Despite their innovative and emancipatory appeal, neurorights raise conceptual and normative tensions that challenge their legal implementation. Concepts such as “cognitive liberty” and “mental integrity” often overlap or diverge in their ethical and legal foundations. Recent scholarship has therefore proposed a minimalist conception of neurorights, limited to three core categories — mental privacy, mental integrity, and cognitive liberty — as a more coherent regulatory framework.

Moreover, neurorights may be understood as extensions of already-recognized rights such as privacy, freedom of thought, psychic integrity, and data protection. The central question is whether sufficient normative justification exists to treat them as autonomous rights, rather than as developments of established personality and privacy rights.

DIGITAL ENTITIES AND THE FALLACY OF ELECTRONIC PERSONALITY

Finally, Article 2027-S introduces the concept of “digital entities”, alongside natural and legal persons. This raises a fundamental question: should legal relations exist between people, or between people and machines? Robots, by their very nature, are instruments of interaction among users, companies, and governments, not autonomous legal subjects.

The idea of granting electronic personality (e-personality) to artificial-intelligence systems is not new. It was debated within the European Union beginning in 2016, when the European Parliament’s Committee on Legal Affairs (JURI) issued its report Civil Law Rules on Robotics, proposing a special legal category for highly autonomous robots. The proposal, however, faced strong academic and institutional opposition and was formally rejected in 2017.

Critics argued that attributing personality to machines was ontologically incompatible with the notion of personhood: while human beings possess consciousness, dignity, and moral agency, machines merely execute algorithmic instructions. Likewise, the Helsinki Declaration on Artificial Intelligence and the Rule of Law (2019) reaffirmed that AI must remain an instrument, not a subject of law, warning that otherwise it would “subvert the anthropocentric foundations of the Western legal system.”

By revisiting the notion of digital entities, the Brazilian proposal appears to revive a debate already settled in Europe, without sufficient conceptual justification. Creating a third category of legal subject — between the natural and the juridical — would undermine the internal coherence of civil law, shifting the axis of liability and weakening the principle of autonomy of will, the cornerstone of private-law theory.

CONCLUSION

The inclusion of a Book on Digital Law in Bill No. 4/2025 represents one of the most ambitious reforms of Brazil’s Civil Code since its enactment in 2002. Yet it also reveals the inherent difficulty of translating technological language into the conceptual grammar of civil law — balancing innovation with coherence and durability.

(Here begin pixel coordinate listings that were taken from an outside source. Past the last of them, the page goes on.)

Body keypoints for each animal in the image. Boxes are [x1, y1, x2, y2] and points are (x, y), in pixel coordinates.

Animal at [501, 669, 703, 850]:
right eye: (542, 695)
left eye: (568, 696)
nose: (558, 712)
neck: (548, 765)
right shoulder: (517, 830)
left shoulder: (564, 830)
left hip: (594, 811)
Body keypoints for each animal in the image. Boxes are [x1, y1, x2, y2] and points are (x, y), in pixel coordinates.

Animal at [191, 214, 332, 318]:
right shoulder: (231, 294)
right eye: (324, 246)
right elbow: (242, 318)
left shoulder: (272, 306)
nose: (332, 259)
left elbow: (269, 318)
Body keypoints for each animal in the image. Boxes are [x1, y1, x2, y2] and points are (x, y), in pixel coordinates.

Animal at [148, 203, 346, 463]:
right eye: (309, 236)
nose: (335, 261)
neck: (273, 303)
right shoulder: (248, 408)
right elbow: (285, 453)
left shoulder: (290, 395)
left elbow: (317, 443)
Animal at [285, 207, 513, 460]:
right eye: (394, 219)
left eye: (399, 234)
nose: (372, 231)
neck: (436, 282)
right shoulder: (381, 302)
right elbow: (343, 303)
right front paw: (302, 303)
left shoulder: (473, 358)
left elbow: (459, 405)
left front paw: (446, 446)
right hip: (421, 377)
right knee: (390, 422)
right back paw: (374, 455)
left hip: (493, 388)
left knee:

The debates within the Senate Commission expose a field in tension: on one side, enthusiasm for bringing Brazil to the forefront of digital regulation and reaffirming principles of dignity, security, and accountability; on the other, the prudence of scholars warning against a digital exceptionalism that could fragment private law and erode its conceptual unity.

Ultimately, the process must aim for integration, not rupture. The challenge for legislators is not merely to update the Civil Code for the technological age, but to reaffirm its foundational values amid digital transformation. Codifying the digital is not simply legislating about technology — it is deciding, consciously, what kind of humanity the law seeks to protect.